Joint Photographic Experts Group
Joint Photographic Experts Group (JPEG) is the name of a committee of experts that created a standard for compression and encoding of files and still images, which is currently one of the most of the most used formats for photographs.
This committee was integrated from its beginnings by the merger of several groups in an attempt to share and develop their experience in digitalizing images. The ISO, three years before had begun its investigations in the area.

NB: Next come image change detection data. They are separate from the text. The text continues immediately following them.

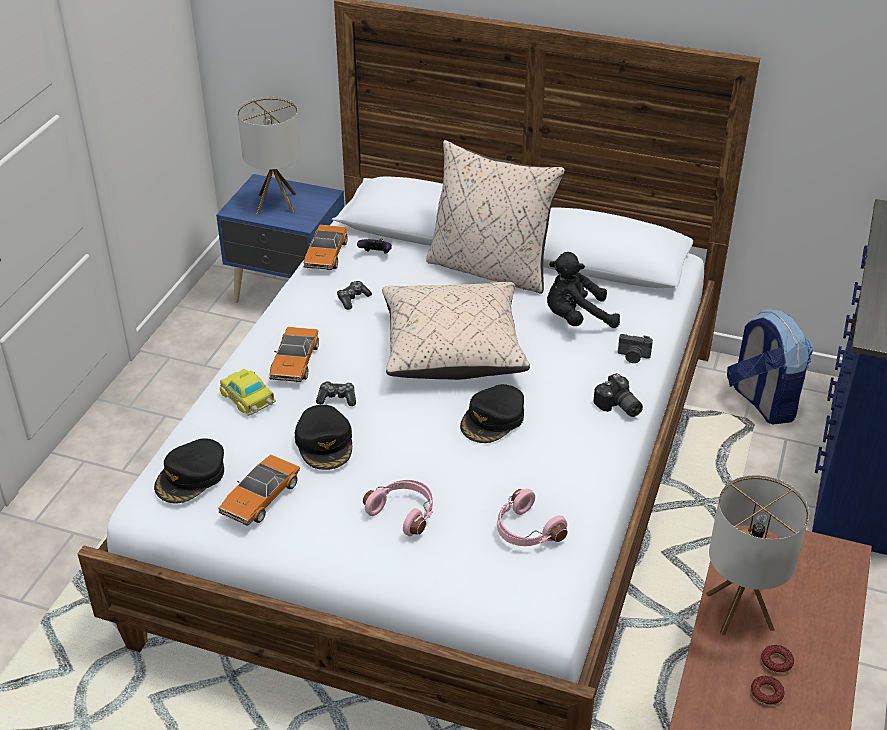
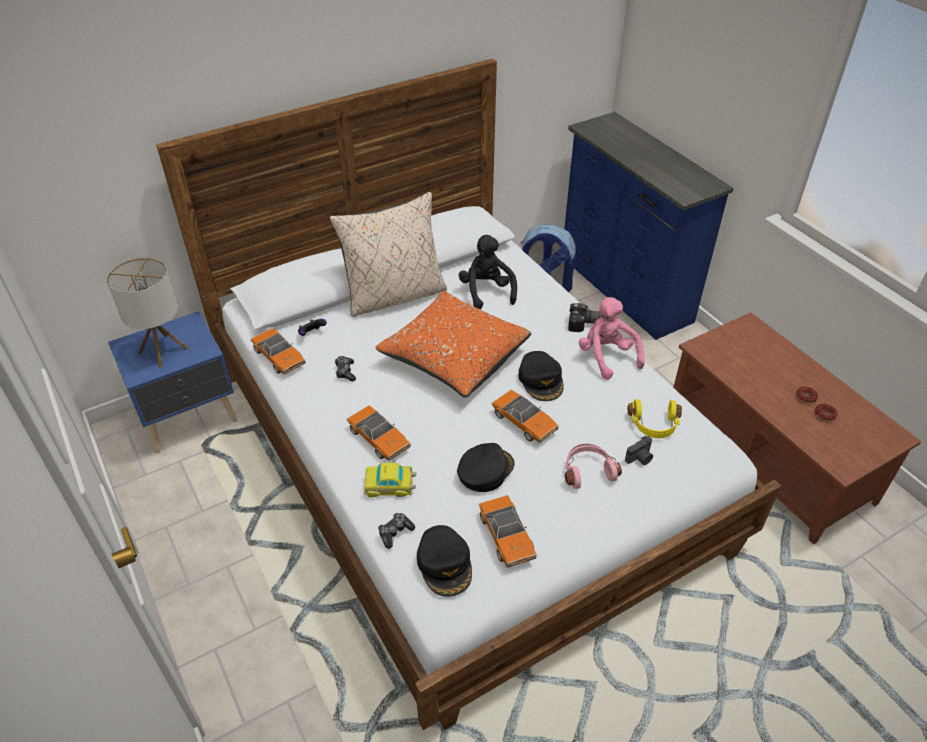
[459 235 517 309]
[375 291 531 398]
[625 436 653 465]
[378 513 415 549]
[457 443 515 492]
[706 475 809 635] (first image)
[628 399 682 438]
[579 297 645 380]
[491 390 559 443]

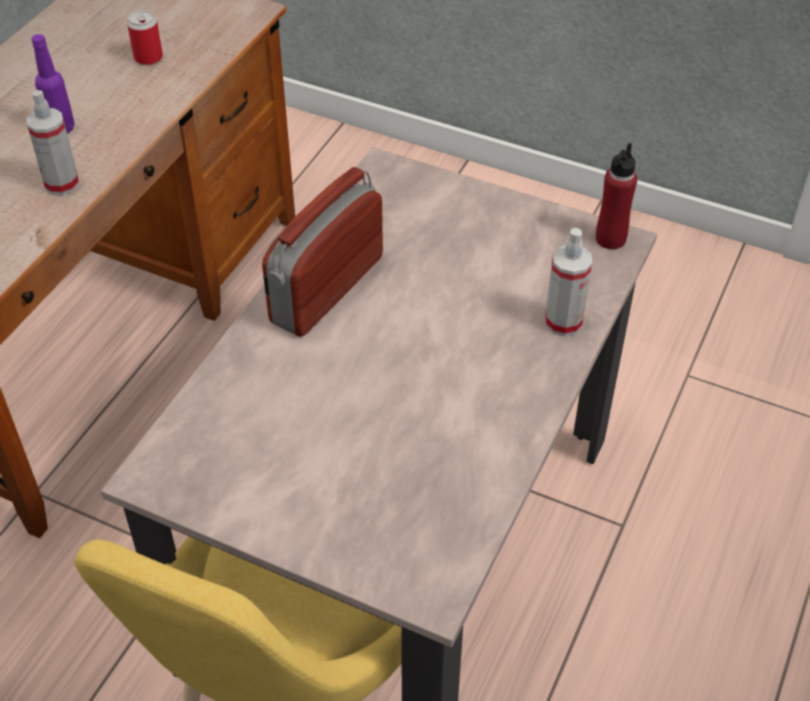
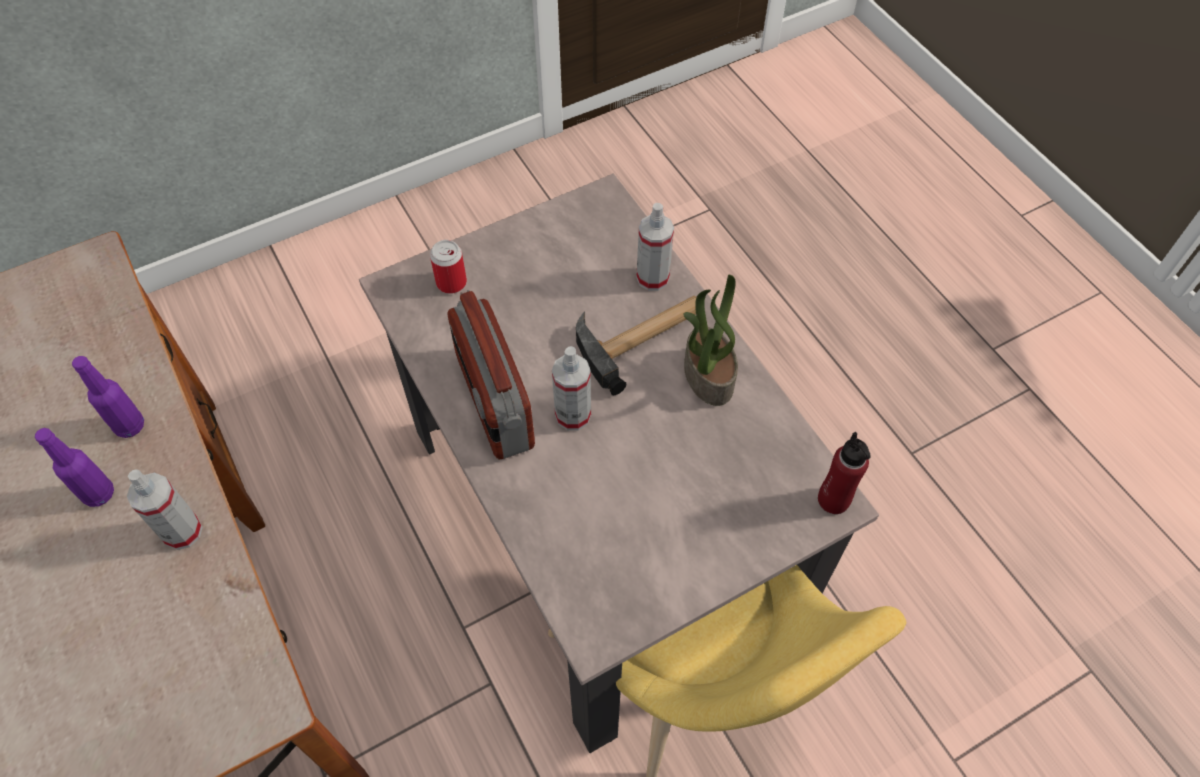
[430 240 467 294]
[818 432 871 514]
[683 275 738 406]
[576 296 697 395]
[552 346 591 431]
[72 356 144 438]

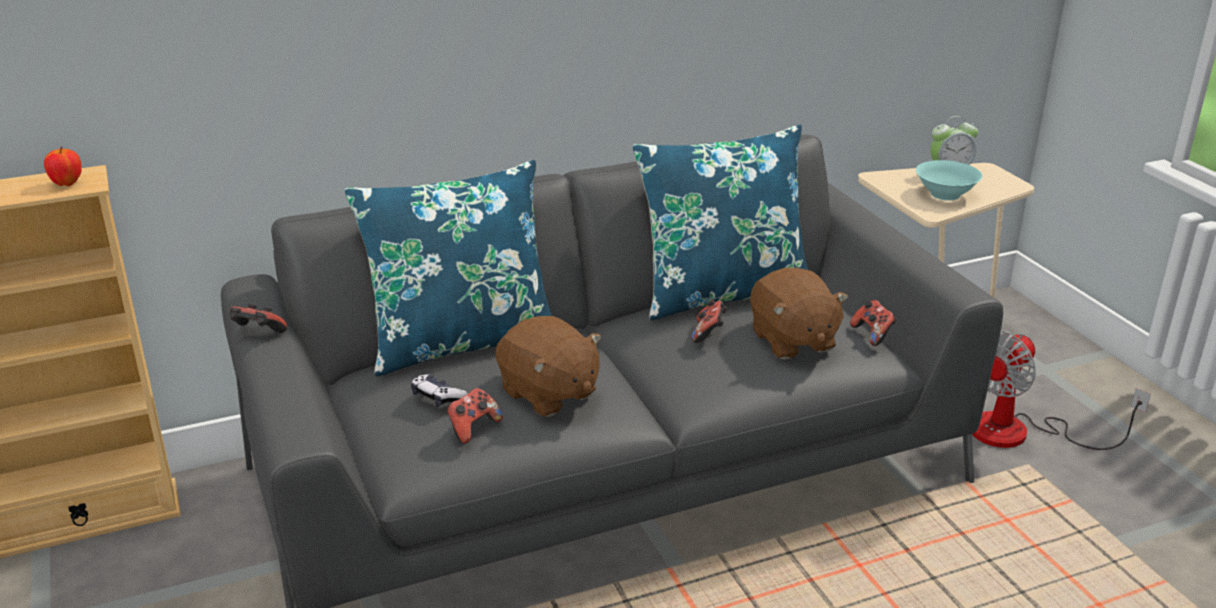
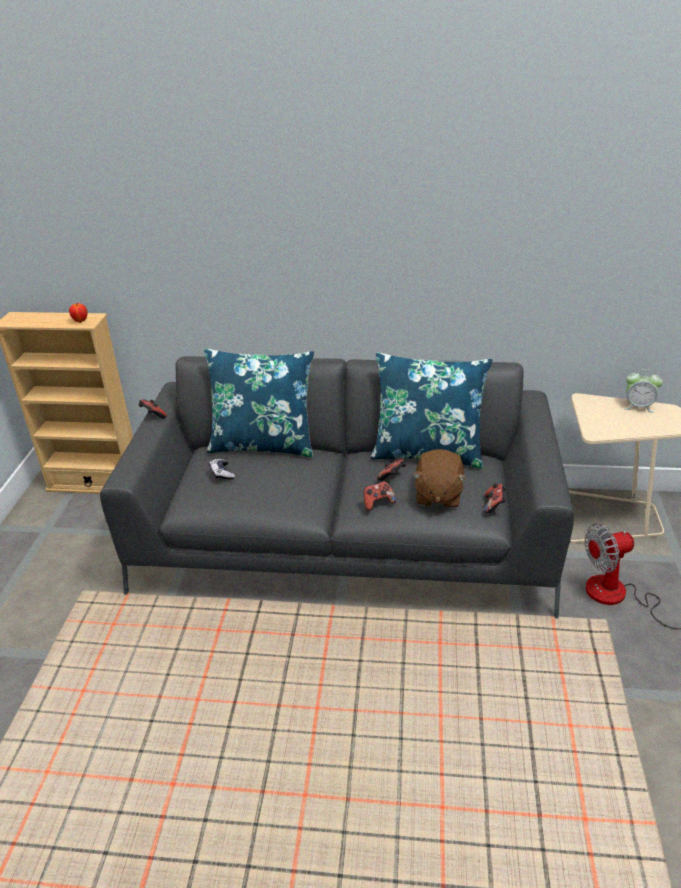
[916 160 982 201] (first image)
[495 316 602 417] (first image)
[364 481 396 511]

In addition to being a compression method, it is often considered an archive format. JPEG/Exif is the most common image format, used by digital cameras and other image capture devices, along with JPG/JFIF, which is also another format. for the storage and transmission of photographic images on the Web. These variations of formats are often indistinguishable, and are called "JPEG." Files of this type are often named with the.JPG extension.
JPEG compression
The JPEG format typically uses a lossy compression algorithm to reduce the size of image files. This means that when decompressing or viewing the image, you do not get exactly the same image that you started with before compression. There are also three variants of the JPEG standard that compress the image without data loss: JPEG 2000, JPEG-LS, and Lossless JPEG.

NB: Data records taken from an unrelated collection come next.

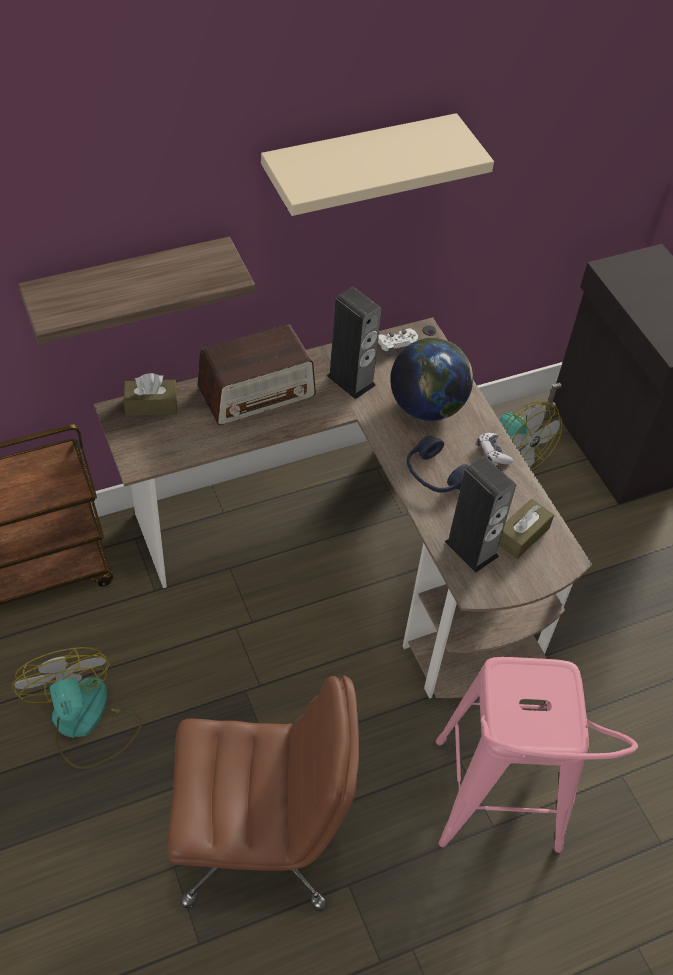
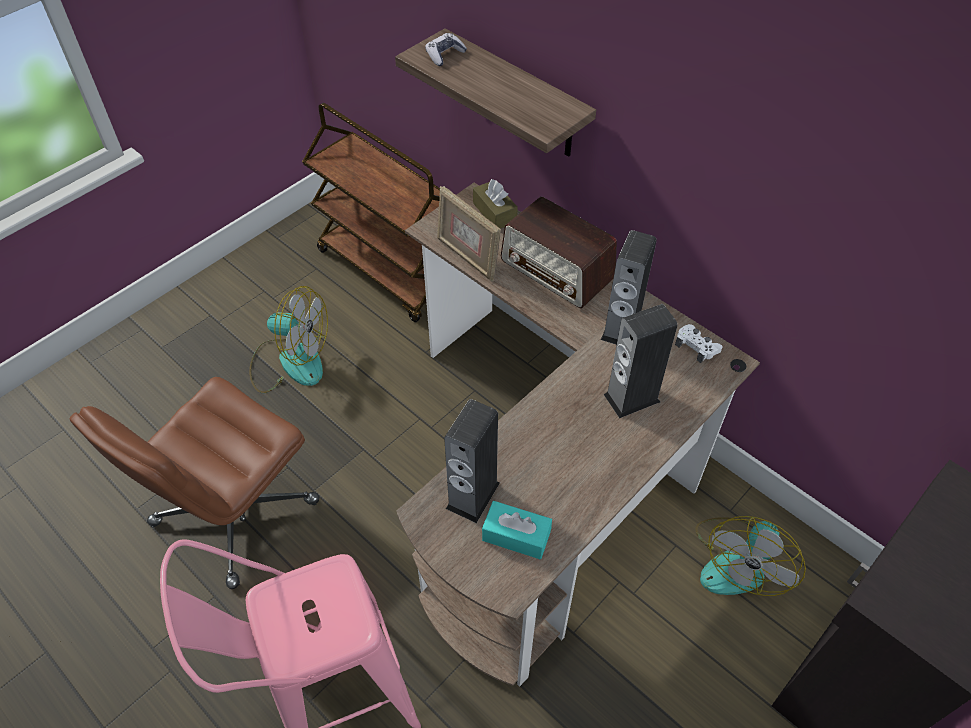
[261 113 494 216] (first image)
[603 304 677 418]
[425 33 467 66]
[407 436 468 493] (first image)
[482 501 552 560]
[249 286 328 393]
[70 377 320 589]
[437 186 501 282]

The JPEG compression algorithm is based on two visual phenomena of the human eye: one is the fact that it is much more sensitive to changes in luminance than chrominance; that is, it captures changes in brightness more clearly than in color. The other is that it more easily notices small changes in brightness in homogeneous areas than in areas where the variation is large, for example at the edges of the bodies of objects.
One of the characteristics of JPEG is the flexibility in adjusting the degree of compression. Too high a degree of compression will result in a small file size, at the cost of significant loss of quality. With a low compression rate, you get an image quality that is close to that of the original, but with a larger file size.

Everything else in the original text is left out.